| Extrait |
-- -- --

Il convient donc de condamner la société CAP 18 à exécuter le mandat d'immatriculation confié par la société Natiocredimurs le 4 janvier 2021 afin que cette dernière apparaisse en qualité de propriétaire sur le certificat d'immatriculation du véhicule.
4-2 ' sur la demande en paiement au titre des sommes arriérées
La société Natiocredimurs sollicite à la fois la confirmation du jugement en ce qu'il a condamné la société CAP 18 au paiement de la somme de 6 241,67 euros au titre des loyers arriérés, formant toutefois une demande de « complément » visant à l'actualisation de la dette, sollicitant désormais paiement de la somme de 8 961,38 euros selon décompte actualisé au 21 janvier 2025.
La société CAP 18 n'a pas répondu sur ce point.
Réponse de la cour
Le décompte actualisé produit par la société Natiocredimurs comprend, outre les loyers impayés :
- des frais (droit de plaidoirie et débours avocat) pour un montant de 283 euros, qui correspondent à des frais irrépétibles et seront éventuellement indemnisés à ce titre.
- Une indemnité de retard de 221,12 euros selon facture qui n'est pas produite ni justifiée. Cette somme doit donc être déduite de la demande.
La demande en paiement formée par la société Natiocredimurs est ainsi justifiée à hauteur de : 8 961,38 euros ' 283 euros ' 221,12 euros = 8 457,26 euros. La société CAP 18 sera condamnée au paiement de cette somme, compte arrêté au 21 janvier 2025, le jugement étant infirmé en ce qu'il a limité la condamnation à la somme de 6 241,67 euros.
5 ' sur les demandes accessoires
Le jugement sera confirmé en ses dispositions relatives aux frais irrépétibles et aux dépens.
La société CAP 18, qui succombe pour l'essentiel en appel, sera condamnée aux dépens. Il n'est pas inéquitable de laisser à chacune des parties la charge des frais irrépétibles qu'elle a dû engager pour assurer sa défense.

-- -- --

| Jeu de données |

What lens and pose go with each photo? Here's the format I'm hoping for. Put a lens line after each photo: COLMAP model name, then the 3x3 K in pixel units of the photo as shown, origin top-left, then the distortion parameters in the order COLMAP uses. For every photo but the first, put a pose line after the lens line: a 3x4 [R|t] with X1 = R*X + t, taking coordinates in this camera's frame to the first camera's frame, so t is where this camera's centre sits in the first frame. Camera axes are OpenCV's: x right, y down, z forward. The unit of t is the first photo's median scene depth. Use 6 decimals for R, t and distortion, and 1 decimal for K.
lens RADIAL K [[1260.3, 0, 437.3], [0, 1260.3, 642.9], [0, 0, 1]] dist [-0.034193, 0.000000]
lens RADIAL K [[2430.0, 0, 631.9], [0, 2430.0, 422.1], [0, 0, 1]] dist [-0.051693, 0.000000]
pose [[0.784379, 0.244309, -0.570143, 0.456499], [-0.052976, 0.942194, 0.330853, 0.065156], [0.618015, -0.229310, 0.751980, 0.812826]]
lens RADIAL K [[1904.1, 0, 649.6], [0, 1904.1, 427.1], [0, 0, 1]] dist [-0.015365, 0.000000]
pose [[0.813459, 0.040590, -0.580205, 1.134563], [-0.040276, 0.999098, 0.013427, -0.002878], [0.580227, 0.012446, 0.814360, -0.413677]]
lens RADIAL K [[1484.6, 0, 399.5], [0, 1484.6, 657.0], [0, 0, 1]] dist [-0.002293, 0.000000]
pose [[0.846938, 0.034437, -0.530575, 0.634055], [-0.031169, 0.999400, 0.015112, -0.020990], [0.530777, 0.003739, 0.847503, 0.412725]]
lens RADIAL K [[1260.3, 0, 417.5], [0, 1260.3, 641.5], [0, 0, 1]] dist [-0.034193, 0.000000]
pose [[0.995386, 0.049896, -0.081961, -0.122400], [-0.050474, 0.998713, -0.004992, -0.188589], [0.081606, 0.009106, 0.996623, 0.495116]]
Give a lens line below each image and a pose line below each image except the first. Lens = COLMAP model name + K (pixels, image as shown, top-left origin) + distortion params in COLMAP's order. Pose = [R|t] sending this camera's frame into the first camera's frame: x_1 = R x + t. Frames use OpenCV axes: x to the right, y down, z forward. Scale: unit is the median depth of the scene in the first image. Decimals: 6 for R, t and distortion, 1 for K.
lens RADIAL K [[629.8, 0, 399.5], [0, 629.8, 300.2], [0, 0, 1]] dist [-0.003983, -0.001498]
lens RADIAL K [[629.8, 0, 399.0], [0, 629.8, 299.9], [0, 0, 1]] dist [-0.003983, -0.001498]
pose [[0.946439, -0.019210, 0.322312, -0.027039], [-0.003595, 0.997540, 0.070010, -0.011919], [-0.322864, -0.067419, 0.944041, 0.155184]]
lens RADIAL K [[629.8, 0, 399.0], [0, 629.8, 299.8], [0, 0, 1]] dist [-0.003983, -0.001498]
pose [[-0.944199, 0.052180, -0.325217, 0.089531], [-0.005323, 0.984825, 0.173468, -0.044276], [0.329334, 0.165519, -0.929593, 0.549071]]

-- -- --

| Activité 1 |
Dans l'extrait sur le litige entre Natiocredimurs et CAP 18, quelle somme la cour retient-elle finalement au titre de la demande en paiement ?
| Activité 2 |
Poursuivez l'extrait sur le litige entre Natiocredimurs et CAP 18 à partir de sa dernière phrase.

| Corrigé 1 |
8 457,26 euros, compte arrêté au 21 janvier 2025.

| Corrigé 2 |
PAR CES MOTIFS
La cour, statuant par arrêt contradictoire,
Infirme le jugement du tribunal de commerce de Nanterre du 11 janvier 2023 en ce qu'il a :
- condamné la société BLTP :
* à communiquer à la société CAP18 une copie du certificat d'immatriculation et du certificat barré rouge du véhicule immatriculé [Immatriculation 7], sous astreinte de 500 euros par jour de retard à compter de 10 jours suivant la signification de la décision à intervenir et ce pour une durée d'un mois, passé ce délai, il sera de nouveau fait droit, le tribunal se réservant la liquidation de l'astreinte ;
* à payer à la société CAP18 la somme de 2 063,79 euros TTC au titre de la période de location du 1er décembre 2020 au 12 janvier 2021 ;
- condamné la société CAP18 à payer à la société Natiocredimurs la somme de 6 241,67 euros TTC au titre des sommes arriérées dans le cadre de l'exécution du contrat de crédit-bail numéro A1F19984 ;
Confirme le jugement pour le surplus,
Statuant à nouveau des chefs infirmés :
- Déboute la société CAP 18 de ses demandes de communication de copies du certificat d'immatriculation et du certificat de conformité du véhicule immatriculé [Immatriculation 7],
- Condamne la société BLTP à payer à la société CAP 18 la somme de 3 067,14 euros au titre de la location du 1er décembre 2020 au 12 janvier 2021,
- Condamne la société CAP 18 à payer à la société Natiocredimurs la somme de 8 457,26 euros au titre des loyers arriérés, compte arrêté au 21 janvier 2025,
Y ajoutant
Condamne la société CAP 18 à exécuter le mandat d'immatriculation confié par la société Natiocredimurs le 4 janvier 2021 afin que cette dernière apparaisse en qualité de propriétaire sur le certificat d'immatriculation du véhicule de marque Mercedes-Benz immatriculé [Immatriculation 7],
Déboute les parties du surplus de leurs demandes,
Condamne la société CAP 18 aux dépens d'appel.
- prononcé publiquement par mise à disposition de l'arrêt au greffe de la cour, les parties en ayant été préalablement avisées dans les conditions prévues au deuxième alinéa de l'article 450 du code de procédure civile.
- signé par Monsieur Ronan GUERLOT, Président, et par Madame Françoise DUCAMIN, Greffière, auquel la minute de la décision a été remise par le magistrat signataire.